Georgetown : Following Government’s intervention, the top 25 Guyanese Nationals, graduates of the University of Guyana (UG) Law Programme, 2013, will be given automatic entry into Hugh Wooding Law School, for the academic year September 2013-2014.
According to a statement from Attorney General and Minister of Legal Affairs, Anil Nandlall, an additional 10 students who are non-Guyanese Nationals, graduating out of the said programme will enjoy automatic entry to Norman Manley or Eugene Dupuch Law School depending on which zone their territory falls.
These decisions came following a meeting which was held by way of teleconference and was convened at the Caricom Secretariat, Turkeyen, on Monday.
That meeting addressed specifically, the issue of the impasse affecting UG’s Law Students, entry into Hugh Wooding Law School and, generally, the review of legal education in the West Indies.

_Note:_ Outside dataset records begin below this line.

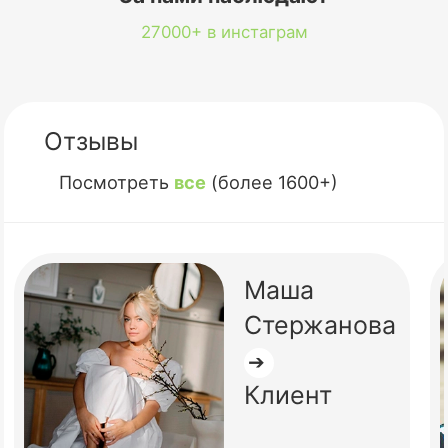
27000+ в инстаграм
Отзывы
Посмотреть
все
(более 1600+)
Маша
Стержанова
➔
Клиент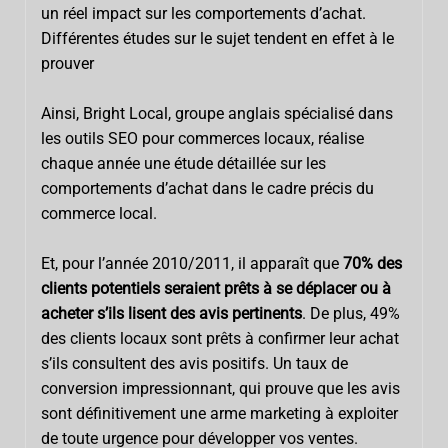
un réel impact sur les comportements d’achat.
Différentes études sur le sujet tendent en effet à le
prouver
Ainsi, Bright Local, groupe anglais spécialisé dans
les outils SEO pour commerces locaux, réalise
chaque année une étude détaillée sur les
comportements d’achat dans le cadre précis du
commerce local.
Et, pour l’année 2010/2011, il apparaît que
70% des
clients potentiels seraient prêts à se déplacer ou à
acheter s’ils lisent des avis pertinents
. De plus, 49%
des clients locaux sont prêts à confirmer leur achat
s’ils consultent des avis positifs. Un taux de
conversion impressionnant, qui prouve que les avis
sont définitivement une arme marketing à exploiter
de toute urgence pour développer vos ventes.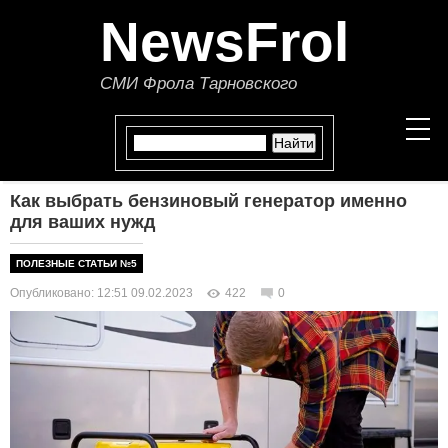
NewsFrol
СМИ Фрола Тарновского
Как выбрать бензиновый генератор именно
НОВОСТИ
для ваших нужд
СТАТЬИ
ПОЛЕЗНЫЕ СТАТЬИ №5
Опубликовано: 12:51 09.02.2023
422
0
ПОЛИТИКА
ЭКОНОМИКА
В МИРЕ
ОБЩЕСТВО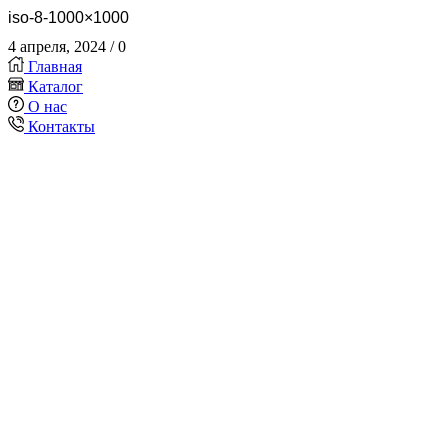
iso-8-1000×1000
4 апреля, 2024
/
0
Главная
Каталог
О нас
Контакты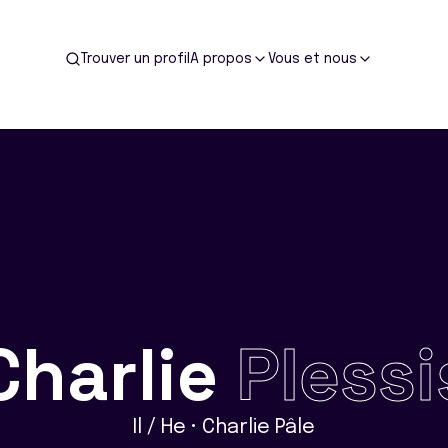
Trouver un profil
A propos
Vous et nous
Charlie
Plessi
Il / He • Charlie Pâle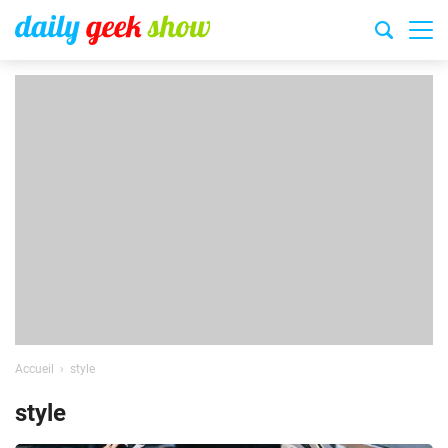
Accueil
style
style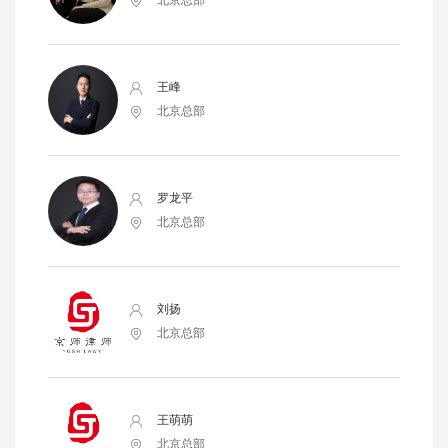
王峰
北京总部
罗龙平
北京总部
刘扬
北京总部
王萌萌
北京总部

The meeting was chaired by the Honourable Ralph Gonsalves, Prime Minister of St. Vincent and the Grenadines, and also in attendance were Ms. Jacqueline Samuel-Brown, QC, Chairman of the Council of Legal Education of the West Indies, Minister Nandlall, Sheldon Mc Donald, Head of the Department of Law, UG, the Principals of the Hugh Wooding Law School, Trinidad, Norman Manley Law School, Jamaica and the Eugene Dupuch Law School, Bahamas, Safia Ali, General Counsel, Caricom, and the Assistant Secretary General of Caricom.
It has also been decided, that there will be a comprehensive review of legal education in the West Indies, and financial implications of the same will be discussed at the next meeting of the Caricom Heads of Government.
Earlier this year Minister Nandlall, during a meeting with UG law students had promised to find a permanent solution to the problem facing them, as it relates to entry into the Hugh Wooding Law School.
The Attorney General had told them that the Government of Guyana was working with Caricom towards finding a permanent resolution to end the perennial problem of Guyanese law students being accommodated at the Hugh Wooding Law Faculty.
Starting in 1995, and later adopted in 1996 as part of an agreement between the Council for Legal Education and UG, every year, 25 automatic placements were offered for entry into Hugh Wooding.
This agreement, which expired in 2012 and was later extended to 2014, was objected to at the Council for Legal Education 2014 meetings.
The Council made the argument on the grounds that when Caricom made expansive, the provision of legal education in the region, it would have increased the influx of students to UWI, and the opening up of new law programme in several Caricom states including at Mona, Jamaica.
On the other hand, no decision was taken to expand the Hugh Wooding Law Faculty, which now has to deal with the influx.